Document excerpt:
[Start of Attachment]
Between January 2020 and March 2022, PSE Healthy Energy partnered with the Asian Pacific Environmental Network (APEN) to deploy a dense network of air quality monitors throughout the Richmond, North Richmond, and San Pablo communities in northern California’s East Bay. PSE partnered with Lawrence Berkeley National Laboratory (LBNL) to expand the Richmond Air Monitoring Network to include low-cost black carbon sensors for one winter and one summer month in 2021, and during one wildfire event in 2020. Black carbon is often emitted during the incomplete combustion of biomass and fossil fuels. Because black carbon is linked to various adverse health impacts, monitoring black carbon can help indicate combustion-related emissions that are relevant to both human health and the environment.
The two-year air-monitoring study was designed to analyze spatial patterns of local air pollution over time, assess the distribution of air pollution sources throughout the area, and track emission changes from varying transportation patterns, refinery operations, and other industrial activities. The project team received guidance from the Technical Advisory Panel.
Project goals included:
- Gathering and reporting robust and hyper-local air quality data.
[End of Attachment]
Exercise instructions:
Carry the text on the Richmond air monitoring study forward from its final line. The items after this point are separate from the text on the Richmond air monitoring study.

Data extract:
[Start of Attachment]
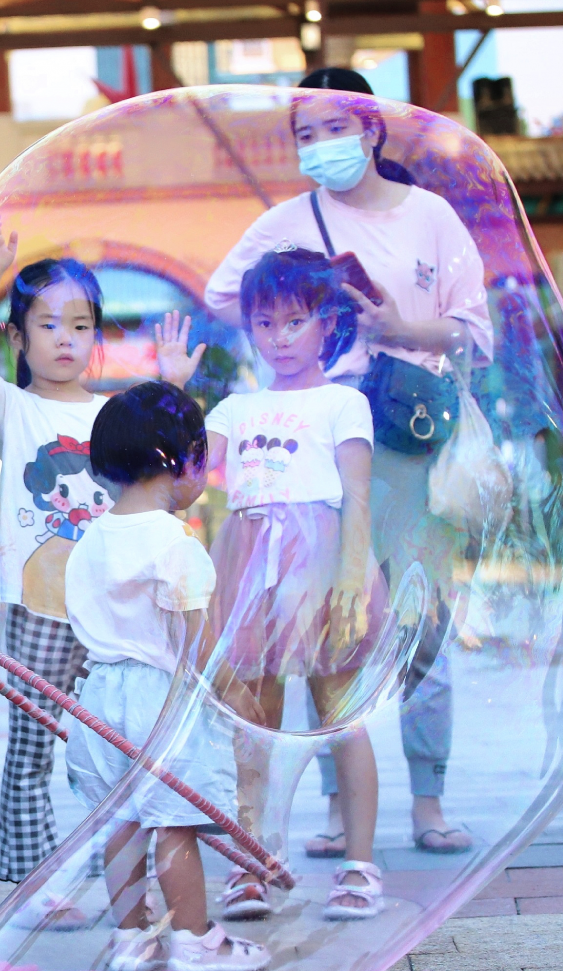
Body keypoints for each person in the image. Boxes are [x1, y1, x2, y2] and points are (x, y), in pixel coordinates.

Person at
[End of Attachment]
[Start of Attachment]
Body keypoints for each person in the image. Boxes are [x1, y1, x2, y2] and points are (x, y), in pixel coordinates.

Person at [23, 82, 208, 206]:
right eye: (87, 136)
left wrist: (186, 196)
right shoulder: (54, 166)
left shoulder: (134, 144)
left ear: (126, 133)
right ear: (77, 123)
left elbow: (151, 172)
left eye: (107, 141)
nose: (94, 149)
[End of Attachment]
[Start of Attachment]
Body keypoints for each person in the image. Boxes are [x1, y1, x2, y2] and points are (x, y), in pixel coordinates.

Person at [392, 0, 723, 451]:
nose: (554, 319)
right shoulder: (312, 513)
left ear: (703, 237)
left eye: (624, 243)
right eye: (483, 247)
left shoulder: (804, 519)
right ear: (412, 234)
[End of Attachment]
Exercise response:
- Working with residents and community groups to identify priority areas with high air pollution and vulnerable populations.
- Supporting the efforts of regional and state air regulators and community groups to develop actionable policies and recommendations to reduce the community’s exposure to air pollutants.
- Raising local public awareness of the relationship between air quality and human health.
On December 15, 2022, PSE published a report outlining the Richmond Air Monitoring Network’s air quality monitoring efforts, key findings, and recommendations.
Richmond is one of the ten target communities selected by the California Air Resources Board for a Community Air Grant, a focused action to improve air quality in the areas with highest cumulative air pollution exposure burdens. The grants are supported through the Community Air Protection Program, a California Climate Investments program which was created with the passage of Assembly Bill 617. The Richmond-San Pablo area is a target community because it faces disproportionate impacts from multiple sources of air pollution, including oil and gas facilities, high traffic volumes, large and small industrial facilities, and port and freight activities. The city of San Francisco, located upwind from Richmond, is also a source of ozone precursor emissions. Despite these risk factors, there are few State air monitoring stations deployed in the area, and thus air quality data is limited. This information gap hinders local and State regulators from addressing air pollution effectively. The goal of the Richmond Air Monitoring Network is to address this gap.
Contact Us
If you have information on specific locations with air quality issues in the Richmond-San Pablo area, please contact us via phone or email:
- Boris Lukanov, PhD, Project Lead, (510) 330-5557
- Lee Ann Hill, MPH, (510) 330-5552
- Megan Zapanta (APEN)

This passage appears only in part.